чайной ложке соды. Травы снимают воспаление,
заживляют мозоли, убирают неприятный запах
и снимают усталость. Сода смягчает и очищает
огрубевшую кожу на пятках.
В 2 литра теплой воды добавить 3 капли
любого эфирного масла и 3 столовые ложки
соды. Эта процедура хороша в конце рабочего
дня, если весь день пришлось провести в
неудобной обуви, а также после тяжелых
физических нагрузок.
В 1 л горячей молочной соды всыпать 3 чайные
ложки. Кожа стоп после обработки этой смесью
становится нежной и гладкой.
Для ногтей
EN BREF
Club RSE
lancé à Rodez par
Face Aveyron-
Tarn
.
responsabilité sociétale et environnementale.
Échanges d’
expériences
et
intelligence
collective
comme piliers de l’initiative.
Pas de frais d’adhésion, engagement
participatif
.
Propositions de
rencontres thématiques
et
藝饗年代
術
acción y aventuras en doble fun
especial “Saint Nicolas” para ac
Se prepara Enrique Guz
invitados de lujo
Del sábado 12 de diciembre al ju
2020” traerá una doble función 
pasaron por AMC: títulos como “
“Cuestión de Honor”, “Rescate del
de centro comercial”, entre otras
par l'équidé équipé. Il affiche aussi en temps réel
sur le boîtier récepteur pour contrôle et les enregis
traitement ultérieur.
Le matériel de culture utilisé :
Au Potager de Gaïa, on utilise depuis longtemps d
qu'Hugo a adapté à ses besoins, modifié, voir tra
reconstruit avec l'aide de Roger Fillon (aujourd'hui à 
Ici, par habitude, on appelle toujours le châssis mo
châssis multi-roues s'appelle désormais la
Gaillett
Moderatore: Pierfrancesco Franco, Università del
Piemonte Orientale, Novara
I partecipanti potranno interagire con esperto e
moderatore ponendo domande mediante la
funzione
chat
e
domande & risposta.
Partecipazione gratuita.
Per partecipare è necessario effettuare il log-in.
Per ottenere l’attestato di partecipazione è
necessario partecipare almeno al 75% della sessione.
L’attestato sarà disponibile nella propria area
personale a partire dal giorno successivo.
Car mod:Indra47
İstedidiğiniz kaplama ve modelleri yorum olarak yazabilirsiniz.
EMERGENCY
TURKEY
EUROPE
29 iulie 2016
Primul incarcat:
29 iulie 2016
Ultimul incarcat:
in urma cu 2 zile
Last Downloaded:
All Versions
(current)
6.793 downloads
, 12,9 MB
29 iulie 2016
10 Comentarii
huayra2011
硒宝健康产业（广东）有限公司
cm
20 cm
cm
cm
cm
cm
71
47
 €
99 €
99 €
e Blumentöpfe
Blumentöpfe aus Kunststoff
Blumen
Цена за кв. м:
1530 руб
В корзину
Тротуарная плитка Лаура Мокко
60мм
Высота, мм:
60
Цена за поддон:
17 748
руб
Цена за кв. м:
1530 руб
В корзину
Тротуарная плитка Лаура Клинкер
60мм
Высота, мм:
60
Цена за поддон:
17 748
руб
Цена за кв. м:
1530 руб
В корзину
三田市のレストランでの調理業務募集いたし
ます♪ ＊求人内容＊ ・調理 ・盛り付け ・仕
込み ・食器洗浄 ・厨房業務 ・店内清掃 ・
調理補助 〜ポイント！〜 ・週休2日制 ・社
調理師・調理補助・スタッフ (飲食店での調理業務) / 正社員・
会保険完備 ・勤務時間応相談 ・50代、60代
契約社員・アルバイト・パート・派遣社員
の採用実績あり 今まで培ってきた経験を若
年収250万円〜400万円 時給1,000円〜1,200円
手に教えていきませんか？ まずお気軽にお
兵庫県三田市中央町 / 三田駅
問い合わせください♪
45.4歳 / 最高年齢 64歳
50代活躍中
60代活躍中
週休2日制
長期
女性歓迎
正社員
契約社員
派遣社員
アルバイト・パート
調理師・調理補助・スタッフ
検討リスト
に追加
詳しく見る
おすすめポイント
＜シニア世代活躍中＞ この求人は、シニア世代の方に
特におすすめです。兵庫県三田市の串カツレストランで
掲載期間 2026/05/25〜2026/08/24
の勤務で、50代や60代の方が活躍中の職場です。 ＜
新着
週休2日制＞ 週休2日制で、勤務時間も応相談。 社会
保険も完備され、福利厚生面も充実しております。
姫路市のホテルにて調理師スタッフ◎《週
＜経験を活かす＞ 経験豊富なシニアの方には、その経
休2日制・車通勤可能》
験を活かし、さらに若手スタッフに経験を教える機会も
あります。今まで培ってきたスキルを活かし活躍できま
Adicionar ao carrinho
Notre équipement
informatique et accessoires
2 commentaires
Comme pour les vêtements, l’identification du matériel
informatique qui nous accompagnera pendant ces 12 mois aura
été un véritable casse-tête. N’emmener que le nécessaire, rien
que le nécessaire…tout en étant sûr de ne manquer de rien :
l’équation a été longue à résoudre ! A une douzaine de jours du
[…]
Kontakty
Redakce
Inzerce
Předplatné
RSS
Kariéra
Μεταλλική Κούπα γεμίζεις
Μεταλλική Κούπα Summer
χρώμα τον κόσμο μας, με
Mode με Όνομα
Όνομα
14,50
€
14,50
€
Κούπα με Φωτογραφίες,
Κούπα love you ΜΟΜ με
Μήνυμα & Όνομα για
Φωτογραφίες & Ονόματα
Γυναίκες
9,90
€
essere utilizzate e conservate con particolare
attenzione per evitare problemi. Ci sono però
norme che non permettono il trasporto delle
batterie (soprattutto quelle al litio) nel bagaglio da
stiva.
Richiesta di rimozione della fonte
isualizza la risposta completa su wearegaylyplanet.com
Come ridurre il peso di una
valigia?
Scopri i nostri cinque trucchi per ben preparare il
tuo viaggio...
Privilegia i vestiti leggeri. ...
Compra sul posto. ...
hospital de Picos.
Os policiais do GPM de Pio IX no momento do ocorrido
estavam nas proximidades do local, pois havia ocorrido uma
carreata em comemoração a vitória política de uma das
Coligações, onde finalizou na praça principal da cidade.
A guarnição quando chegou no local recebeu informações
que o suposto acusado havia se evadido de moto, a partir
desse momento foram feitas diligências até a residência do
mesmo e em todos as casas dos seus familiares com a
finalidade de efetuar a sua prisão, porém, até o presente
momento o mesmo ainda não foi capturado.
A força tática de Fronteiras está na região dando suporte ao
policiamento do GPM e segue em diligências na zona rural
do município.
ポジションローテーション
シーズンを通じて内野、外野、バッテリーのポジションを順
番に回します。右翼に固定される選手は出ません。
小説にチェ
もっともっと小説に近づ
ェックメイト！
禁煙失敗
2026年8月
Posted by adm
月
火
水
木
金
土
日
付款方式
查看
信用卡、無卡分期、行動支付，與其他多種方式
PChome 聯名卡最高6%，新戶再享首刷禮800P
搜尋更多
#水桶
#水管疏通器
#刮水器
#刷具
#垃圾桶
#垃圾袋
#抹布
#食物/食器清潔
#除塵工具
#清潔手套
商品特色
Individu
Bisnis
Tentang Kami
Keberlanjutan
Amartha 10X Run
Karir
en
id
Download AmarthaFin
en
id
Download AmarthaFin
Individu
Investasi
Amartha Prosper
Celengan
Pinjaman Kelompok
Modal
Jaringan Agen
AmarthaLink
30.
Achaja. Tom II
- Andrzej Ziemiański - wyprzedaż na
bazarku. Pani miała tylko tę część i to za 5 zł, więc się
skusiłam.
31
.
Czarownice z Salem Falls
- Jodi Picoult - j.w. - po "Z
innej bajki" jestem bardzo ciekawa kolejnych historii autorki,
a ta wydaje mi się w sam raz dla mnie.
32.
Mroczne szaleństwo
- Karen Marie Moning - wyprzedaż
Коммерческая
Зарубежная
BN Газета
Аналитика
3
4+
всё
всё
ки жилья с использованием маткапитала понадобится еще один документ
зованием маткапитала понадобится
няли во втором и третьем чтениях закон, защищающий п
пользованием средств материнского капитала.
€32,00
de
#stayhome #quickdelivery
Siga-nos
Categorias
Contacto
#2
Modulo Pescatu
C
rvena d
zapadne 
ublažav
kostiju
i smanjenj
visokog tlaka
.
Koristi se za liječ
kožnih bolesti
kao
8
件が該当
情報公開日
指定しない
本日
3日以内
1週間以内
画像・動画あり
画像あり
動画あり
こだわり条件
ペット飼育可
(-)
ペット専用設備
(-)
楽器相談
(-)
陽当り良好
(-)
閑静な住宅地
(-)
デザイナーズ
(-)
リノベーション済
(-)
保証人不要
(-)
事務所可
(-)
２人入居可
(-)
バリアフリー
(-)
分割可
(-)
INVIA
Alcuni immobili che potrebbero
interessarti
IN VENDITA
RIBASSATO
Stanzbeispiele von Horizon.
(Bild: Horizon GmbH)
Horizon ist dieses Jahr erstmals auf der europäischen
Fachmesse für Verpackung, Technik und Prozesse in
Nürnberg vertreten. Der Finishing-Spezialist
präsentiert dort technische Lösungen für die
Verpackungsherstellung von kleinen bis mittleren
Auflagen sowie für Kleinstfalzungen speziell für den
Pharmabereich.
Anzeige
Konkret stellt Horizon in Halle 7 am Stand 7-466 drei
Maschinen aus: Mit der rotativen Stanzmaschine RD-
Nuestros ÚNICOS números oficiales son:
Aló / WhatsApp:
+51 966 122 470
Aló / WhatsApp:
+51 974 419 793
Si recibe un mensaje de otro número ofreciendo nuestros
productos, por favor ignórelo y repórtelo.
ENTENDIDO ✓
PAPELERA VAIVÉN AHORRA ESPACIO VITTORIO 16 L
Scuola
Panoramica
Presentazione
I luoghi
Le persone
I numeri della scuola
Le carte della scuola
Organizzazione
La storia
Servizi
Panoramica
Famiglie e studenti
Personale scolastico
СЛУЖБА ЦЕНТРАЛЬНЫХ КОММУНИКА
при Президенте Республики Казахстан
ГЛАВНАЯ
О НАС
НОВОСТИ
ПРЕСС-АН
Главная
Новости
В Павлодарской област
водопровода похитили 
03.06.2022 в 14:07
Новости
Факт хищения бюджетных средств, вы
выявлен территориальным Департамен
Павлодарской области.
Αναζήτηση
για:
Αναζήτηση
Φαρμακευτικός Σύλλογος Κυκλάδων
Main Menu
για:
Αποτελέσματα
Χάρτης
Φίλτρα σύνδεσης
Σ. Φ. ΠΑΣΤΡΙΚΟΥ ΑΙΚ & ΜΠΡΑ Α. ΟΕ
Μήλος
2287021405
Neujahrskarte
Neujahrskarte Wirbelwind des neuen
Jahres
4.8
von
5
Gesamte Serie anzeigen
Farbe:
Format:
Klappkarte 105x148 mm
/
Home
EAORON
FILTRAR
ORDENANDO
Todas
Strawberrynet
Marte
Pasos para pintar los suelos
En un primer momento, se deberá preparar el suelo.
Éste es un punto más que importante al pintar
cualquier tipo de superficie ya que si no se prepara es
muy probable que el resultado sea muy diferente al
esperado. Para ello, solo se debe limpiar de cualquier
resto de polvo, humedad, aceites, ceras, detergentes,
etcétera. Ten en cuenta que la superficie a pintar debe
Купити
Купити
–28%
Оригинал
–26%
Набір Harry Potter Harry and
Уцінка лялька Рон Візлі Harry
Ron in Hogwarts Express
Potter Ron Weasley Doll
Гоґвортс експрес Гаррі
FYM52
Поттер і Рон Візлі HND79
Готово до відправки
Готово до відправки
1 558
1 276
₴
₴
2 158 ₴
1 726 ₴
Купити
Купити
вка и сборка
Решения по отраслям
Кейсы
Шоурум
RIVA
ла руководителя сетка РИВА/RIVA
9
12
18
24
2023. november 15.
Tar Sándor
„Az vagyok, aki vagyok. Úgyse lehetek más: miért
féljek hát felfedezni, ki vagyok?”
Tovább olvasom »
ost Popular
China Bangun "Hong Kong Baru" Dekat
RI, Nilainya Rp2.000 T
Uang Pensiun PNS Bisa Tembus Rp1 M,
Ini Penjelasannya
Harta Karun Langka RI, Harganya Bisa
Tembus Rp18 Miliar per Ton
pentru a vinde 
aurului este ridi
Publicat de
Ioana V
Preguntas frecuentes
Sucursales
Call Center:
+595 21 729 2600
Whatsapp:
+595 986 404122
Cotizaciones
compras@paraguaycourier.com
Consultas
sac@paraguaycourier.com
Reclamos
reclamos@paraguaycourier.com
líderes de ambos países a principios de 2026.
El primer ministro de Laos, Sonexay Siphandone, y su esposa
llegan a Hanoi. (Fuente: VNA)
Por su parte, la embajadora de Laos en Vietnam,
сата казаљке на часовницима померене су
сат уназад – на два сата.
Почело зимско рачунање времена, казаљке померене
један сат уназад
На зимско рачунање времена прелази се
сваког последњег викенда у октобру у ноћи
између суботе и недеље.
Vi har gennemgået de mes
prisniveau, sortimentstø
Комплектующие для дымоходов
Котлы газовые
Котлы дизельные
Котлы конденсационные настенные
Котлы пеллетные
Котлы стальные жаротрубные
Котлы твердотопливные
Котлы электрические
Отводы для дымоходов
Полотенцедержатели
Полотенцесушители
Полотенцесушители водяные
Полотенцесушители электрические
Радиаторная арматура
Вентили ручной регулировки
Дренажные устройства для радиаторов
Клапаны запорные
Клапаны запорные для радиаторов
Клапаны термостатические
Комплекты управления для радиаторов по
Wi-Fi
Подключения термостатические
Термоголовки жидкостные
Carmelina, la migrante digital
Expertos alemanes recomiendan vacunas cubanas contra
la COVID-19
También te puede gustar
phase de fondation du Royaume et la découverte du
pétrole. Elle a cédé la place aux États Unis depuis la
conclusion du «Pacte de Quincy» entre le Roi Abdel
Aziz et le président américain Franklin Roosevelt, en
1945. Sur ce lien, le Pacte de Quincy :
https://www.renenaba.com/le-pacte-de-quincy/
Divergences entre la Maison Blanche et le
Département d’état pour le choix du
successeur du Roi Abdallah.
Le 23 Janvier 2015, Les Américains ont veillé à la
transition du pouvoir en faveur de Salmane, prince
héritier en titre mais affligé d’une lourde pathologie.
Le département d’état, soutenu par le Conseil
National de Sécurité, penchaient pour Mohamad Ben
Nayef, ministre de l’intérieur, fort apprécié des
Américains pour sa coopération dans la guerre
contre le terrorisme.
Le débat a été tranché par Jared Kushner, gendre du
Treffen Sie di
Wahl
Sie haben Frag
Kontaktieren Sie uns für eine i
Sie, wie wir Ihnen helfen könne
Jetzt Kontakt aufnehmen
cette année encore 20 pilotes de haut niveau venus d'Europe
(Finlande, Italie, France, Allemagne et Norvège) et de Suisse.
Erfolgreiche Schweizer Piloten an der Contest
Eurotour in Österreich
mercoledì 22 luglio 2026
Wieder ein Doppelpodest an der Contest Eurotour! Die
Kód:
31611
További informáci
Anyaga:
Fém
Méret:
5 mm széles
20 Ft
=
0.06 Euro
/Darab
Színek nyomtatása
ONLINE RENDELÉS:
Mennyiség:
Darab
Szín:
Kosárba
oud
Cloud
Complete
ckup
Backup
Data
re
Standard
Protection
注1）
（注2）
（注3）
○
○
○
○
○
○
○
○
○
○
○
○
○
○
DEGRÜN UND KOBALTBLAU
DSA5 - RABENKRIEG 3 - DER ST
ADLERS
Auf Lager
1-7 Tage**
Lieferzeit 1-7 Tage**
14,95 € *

(TASK OBJECTIVE)
Write out the items word for word, from their first line up to and including the line with "Partecipazione gratuita.".

(FINISHED TASK)
чайной ложке соды. Травы снимают воспаление,
заживляют мозоли, убирают неприятный запах
и снимают усталость. Сода смягчает и очищает
огрубевшую кожу на пятках.
В 2 литра теплой воды добавить 3 капли
любого эфирного масла и 3 столовые ложки
соды. Эта процедура хороша в конце рабочего
дня, если весь день пришлось провести в
неудобной обуви, а также после тяжелых
физических нагрузок.
В 1 л горячей молочной соды всыпать 3 чайные
ложки. Кожа стоп после обработки этой смесью
становится нежной и гладкой.
Для ногтей
EN BREF
Club RSE
lancé à Rodez par
Face Aveyron-
Tarn
.
responsabilité sociétale et environnementale.
Échanges d’
expériences
et
intelligence
collective
comme piliers de l’initiative.
Pas de frais d’adhésion, engagement
participatif
.
Propositions de
rencontres thématiques
et
藝饗年代
術
acción y aventuras en doble fun
especial “Saint Nicolas” para ac
Se prepara Enrique Guz
invitados de lujo
Del sábado 12 de diciembre al ju
2020” traerá una doble función 
pasaron por AMC: títulos como “
“Cuestión de Honor”, “Rescate del
de centro comercial”, entre otras
par l'équidé équipé. Il affiche aussi en temps réel
sur le boîtier récepteur pour contrôle et les enregis
traitement ultérieur.
Le matériel de culture utilisé :
Au Potager de Gaïa, on utilise depuis longtemps d
qu'Hugo a adapté à ses besoins, modifié, voir tra
reconstruit avec l'aide de Roger Fillon (aujourd'hui à 
Ici, par habitude, on appelle toujours le châssis mo
châssis multi-roues s'appelle désormais la
Gaillett
Moderatore: Pierfrancesco Franco, Università del
Piemonte Orientale, Novara
I partecipanti potranno interagire con esperto e
moderatore ponendo domande mediante la
funzione
chat
e
domande & risposta.
Partecipazione gratuita.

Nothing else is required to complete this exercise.